Using "overhead lifting cables attached to a crane hoist," employees move dies in and out of the stamping press. (Doc. 1-5, p. 15, ¶ 16). The Speeds allege that the transfer die at issue in this case fell because "a retaining/lifting pin failed to remain engaged" in the transfer die. (Doc. 1-5, p. 16, ¶ 16). The Speeds assert that Betz "designed, built, manufactured, tested and sold" the transfer die that killed Mr. Speed. (Doc. 1-5, pp. 11-12, ¶ 6).
According to Betz, it only "pour[s] iron castings using patterns supplied by its customers, or according to customer-supplied design specifications." (Doc. 9, p. 3). Here, Betz alleges that it produced and shipped iron castings to defendant Northwest Tool & Die Company, Inc., in accordance with Northwest's specifications. (See Doc. 9, pp. 4). After creating the castings, Betz contends that it had "no control over how those castings [were] utilized, assembled, machined, marketed, sold, resold, or distributed." (Doc. 9, p. 3).
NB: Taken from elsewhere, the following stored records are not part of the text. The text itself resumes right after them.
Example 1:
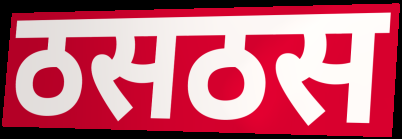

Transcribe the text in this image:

ठसठस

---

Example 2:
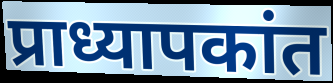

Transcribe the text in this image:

प्राध्यापकांत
On August 5, 2016, pursuant to Rule 12(b)(2), Betz filed a motion to dismiss for lack of personal jurisdiction. (Doc. 9). Betz argues that its contacts with Alabama are not sufficient for the Court to exercise personal jurisdiction over the company. (Doc. 9). Betz maintains that it has no Alabama employees, offices, or repair facilities. The company contends that it performs work exclusively in Michigan. (Doc. 9, p. 3; Doc. 9-1). Similarly, Betz asserts that it is not licensed or registered to do business in Alabama, and it does not have a telephone or facsimile number, mailing address, or bank account in Alabama. (Doc. 9, pp. 3-4). As it relates to this case, Betz contends that its "activities began and ended in . . . Michigan, and the work performed by Betz simply has no nexus with . . . Alabama." (Doc. 9, p. 4).
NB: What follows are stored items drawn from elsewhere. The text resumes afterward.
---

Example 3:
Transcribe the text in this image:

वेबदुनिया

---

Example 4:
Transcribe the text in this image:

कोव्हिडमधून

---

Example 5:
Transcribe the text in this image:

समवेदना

The Speeds have asked the Court to allow them to conduct jurisdictional discovery. (Doc. 18). In their proposed requests for production, the Speeds seek to obtain from Gestamp "correspondence, emails, invoices, contracts or any other tangible items . . . relating to [Betz's] communications with [Gestamp] regarding [Betz's] operations in the State of Alabama." (Doc. 18-1, p. 1). Betz opposes the Speeds' effort to conduct jurisdictional discovery. (Doc. 15, pp. 13-15).
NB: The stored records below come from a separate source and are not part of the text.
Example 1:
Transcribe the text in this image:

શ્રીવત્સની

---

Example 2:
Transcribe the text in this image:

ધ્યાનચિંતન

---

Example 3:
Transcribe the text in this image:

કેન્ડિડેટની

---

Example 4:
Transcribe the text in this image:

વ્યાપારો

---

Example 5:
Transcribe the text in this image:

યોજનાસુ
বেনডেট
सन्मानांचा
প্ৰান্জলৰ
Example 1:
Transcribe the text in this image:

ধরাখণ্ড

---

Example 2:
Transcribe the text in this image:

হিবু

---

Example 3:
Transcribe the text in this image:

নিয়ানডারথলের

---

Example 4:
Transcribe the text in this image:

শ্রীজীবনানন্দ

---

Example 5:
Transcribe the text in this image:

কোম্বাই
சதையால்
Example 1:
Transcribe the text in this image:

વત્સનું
In Chudasama v. Mazda Motor Corp., 123 F.3d 1353 (11th Cir. 1997), the Eleventh Circuit Court of Appeals recognized that "[r]esolution of a pretrial motion that turns on findings of fact—for example, a motion to dismiss for lack of personal jurisdiction pursuant to Fed.R.Civ.P. 12(b)(2)—may require some limited discovery before a meaningful ruling can be made." The Eleventh Circuit and, in a decision binding on this court, the Fifth Circuit have permitted jurisdictional discovery relating to subject matter jurisdiction. See, e.g., MajdPour v. Georgiana Cmty. Hosp., Inc., 724 F.2d 901, 903 (11th Cir. 1984) ("Although the plaintiff bears the burden of proving the court's jurisdiction, the plaintiff should be given the opportunity to discover facts that would support his allegations of jurisdiction."); Eaton v. Dorchester Dev., Inc., 692 F.2d 727 (11th Cir. 1982); Blanco v. Carigulf Lines, 632 F.2d 656, 658 (5th Cir. 1980).
Through an affidavit, Betz has denied all contacts with Alabama. (Doc. 9-1). "A plaintiff is not required to rely exclusively on a defendant's affidavit for resolution of a jurisdictional issue." Blanco, 632 F.2d at 658. Therefore, the Court grants the Speeds' request for limited jurisdictional discovery.